Syntax Parser on Kannada Texts With CYK Algorithm and Probabilistic Context Free Grammar
Limited work has been done on several Indian Languages related to Syntax and Semantic Parsing by adopting recent Natural Language Processing (NLP) techniques. In this paper we present a framework for statistical Syntax Parser developed on Kannada language which is one of the south Indian languages. As a preliminary step, we generated Kannada Treebank dataset from 1000 annotated sentences (tagged with Parts of Speech labels) by applying Cocke-Younger-Kasami (CYK) parsing algorithm. CYK algorithm works only if the input grammar is specified in CNF (Chomsky Normal form). Hence in our proposed method, the Context Free Grammar (CFG) written for Kannada language is transformed into a CNF grammar. Basically Treebank dataset is a collection of parsed or syntactically structured texts. The Treebank dataset which is generated in the preliminary step contains 1000 syntactically structured sentences and it is given as a training data to build syntax parser model. The size of the dataset which we have taken for testing the model is 150 unannotated sentences. While training the parser and extracting grammar from a Treebank dataset, PCFG (Probabilistic Context Free Grammar) is also incorporated.
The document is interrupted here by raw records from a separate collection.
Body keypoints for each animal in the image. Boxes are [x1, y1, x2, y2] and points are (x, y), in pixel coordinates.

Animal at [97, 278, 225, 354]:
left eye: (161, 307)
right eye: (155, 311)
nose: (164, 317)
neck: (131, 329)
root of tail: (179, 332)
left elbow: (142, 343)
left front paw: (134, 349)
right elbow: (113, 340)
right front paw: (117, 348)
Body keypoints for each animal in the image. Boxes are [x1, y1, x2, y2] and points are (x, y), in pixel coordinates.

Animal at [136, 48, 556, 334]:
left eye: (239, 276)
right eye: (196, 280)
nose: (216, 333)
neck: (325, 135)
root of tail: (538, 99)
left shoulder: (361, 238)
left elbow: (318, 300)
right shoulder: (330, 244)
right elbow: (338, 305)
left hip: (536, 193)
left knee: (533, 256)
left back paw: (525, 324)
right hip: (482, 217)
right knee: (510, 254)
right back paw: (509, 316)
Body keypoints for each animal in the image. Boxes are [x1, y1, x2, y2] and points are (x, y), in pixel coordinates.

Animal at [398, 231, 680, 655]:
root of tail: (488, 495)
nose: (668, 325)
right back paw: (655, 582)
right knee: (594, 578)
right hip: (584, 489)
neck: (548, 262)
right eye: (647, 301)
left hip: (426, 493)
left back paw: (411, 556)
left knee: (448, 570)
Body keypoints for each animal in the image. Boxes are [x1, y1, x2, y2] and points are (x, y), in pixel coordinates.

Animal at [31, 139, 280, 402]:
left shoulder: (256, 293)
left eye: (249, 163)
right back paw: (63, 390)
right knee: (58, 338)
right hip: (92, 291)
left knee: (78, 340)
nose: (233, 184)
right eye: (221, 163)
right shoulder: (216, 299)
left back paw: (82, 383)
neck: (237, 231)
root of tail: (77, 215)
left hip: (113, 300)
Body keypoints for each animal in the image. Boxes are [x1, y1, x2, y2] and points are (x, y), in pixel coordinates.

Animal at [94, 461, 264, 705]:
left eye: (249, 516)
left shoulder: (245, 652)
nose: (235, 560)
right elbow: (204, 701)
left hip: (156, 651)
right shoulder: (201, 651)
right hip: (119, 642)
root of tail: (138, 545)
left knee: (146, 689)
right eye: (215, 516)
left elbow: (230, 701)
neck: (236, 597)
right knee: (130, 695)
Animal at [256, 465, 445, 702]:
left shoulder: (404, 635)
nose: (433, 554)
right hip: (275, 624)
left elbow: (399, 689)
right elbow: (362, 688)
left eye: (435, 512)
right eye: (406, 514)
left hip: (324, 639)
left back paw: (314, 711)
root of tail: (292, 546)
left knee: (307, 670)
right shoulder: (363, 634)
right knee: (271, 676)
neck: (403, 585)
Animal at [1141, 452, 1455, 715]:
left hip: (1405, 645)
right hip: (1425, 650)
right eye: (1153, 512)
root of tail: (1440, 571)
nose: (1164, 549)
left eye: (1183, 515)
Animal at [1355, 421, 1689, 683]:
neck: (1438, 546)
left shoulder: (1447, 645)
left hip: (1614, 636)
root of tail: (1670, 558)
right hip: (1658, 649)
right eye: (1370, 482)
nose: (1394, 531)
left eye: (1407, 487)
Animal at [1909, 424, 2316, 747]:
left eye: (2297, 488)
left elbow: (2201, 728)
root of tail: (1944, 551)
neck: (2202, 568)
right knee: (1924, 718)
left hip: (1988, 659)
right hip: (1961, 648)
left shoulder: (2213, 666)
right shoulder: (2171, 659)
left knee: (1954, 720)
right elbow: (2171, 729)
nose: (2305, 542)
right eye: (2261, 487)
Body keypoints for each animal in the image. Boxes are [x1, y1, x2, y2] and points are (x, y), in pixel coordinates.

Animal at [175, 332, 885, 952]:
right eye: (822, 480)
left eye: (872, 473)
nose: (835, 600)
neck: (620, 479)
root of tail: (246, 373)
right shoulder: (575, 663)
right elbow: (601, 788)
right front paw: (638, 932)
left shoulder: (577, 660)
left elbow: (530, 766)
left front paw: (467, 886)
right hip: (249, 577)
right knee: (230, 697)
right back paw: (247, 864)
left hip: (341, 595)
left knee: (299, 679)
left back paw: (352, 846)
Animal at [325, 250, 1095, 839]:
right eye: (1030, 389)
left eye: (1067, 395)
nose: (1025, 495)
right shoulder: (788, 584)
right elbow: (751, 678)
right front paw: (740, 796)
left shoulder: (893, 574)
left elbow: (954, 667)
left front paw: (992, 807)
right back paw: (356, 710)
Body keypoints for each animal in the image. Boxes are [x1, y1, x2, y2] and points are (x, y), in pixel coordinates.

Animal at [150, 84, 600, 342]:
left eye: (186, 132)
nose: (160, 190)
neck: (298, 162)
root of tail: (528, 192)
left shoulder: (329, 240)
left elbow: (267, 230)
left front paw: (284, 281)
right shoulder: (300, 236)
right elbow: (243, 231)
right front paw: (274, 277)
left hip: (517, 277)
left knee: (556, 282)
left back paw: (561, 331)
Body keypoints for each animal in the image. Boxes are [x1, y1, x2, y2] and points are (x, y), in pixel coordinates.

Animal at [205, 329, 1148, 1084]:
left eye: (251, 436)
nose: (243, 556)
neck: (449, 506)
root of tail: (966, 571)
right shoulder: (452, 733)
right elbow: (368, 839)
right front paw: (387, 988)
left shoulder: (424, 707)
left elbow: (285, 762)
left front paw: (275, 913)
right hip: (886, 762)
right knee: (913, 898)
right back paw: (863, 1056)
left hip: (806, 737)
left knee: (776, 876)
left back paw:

The developed syntax parser model takes Kannada raw sentences as input, makes use of CNF grammar which is derived from the training Treebank dataset, applies CYK parsing algorithm on input texts and finally produces the most probable parse tree for every sentence as the output. The model has been tested and evaluated with golden Treebank dataset. We obtained considerable and encouraging results from the prepared parser model. The overall precision, recall and F1-score achieved are 74.2%, 79.4% and 75.3% respectively.
Keywords - Natural Language Processing, Syntactical Parser, Chomsky Normal Form, Cocke-Younger-Kasami, Probabilistic Context Free Grammar.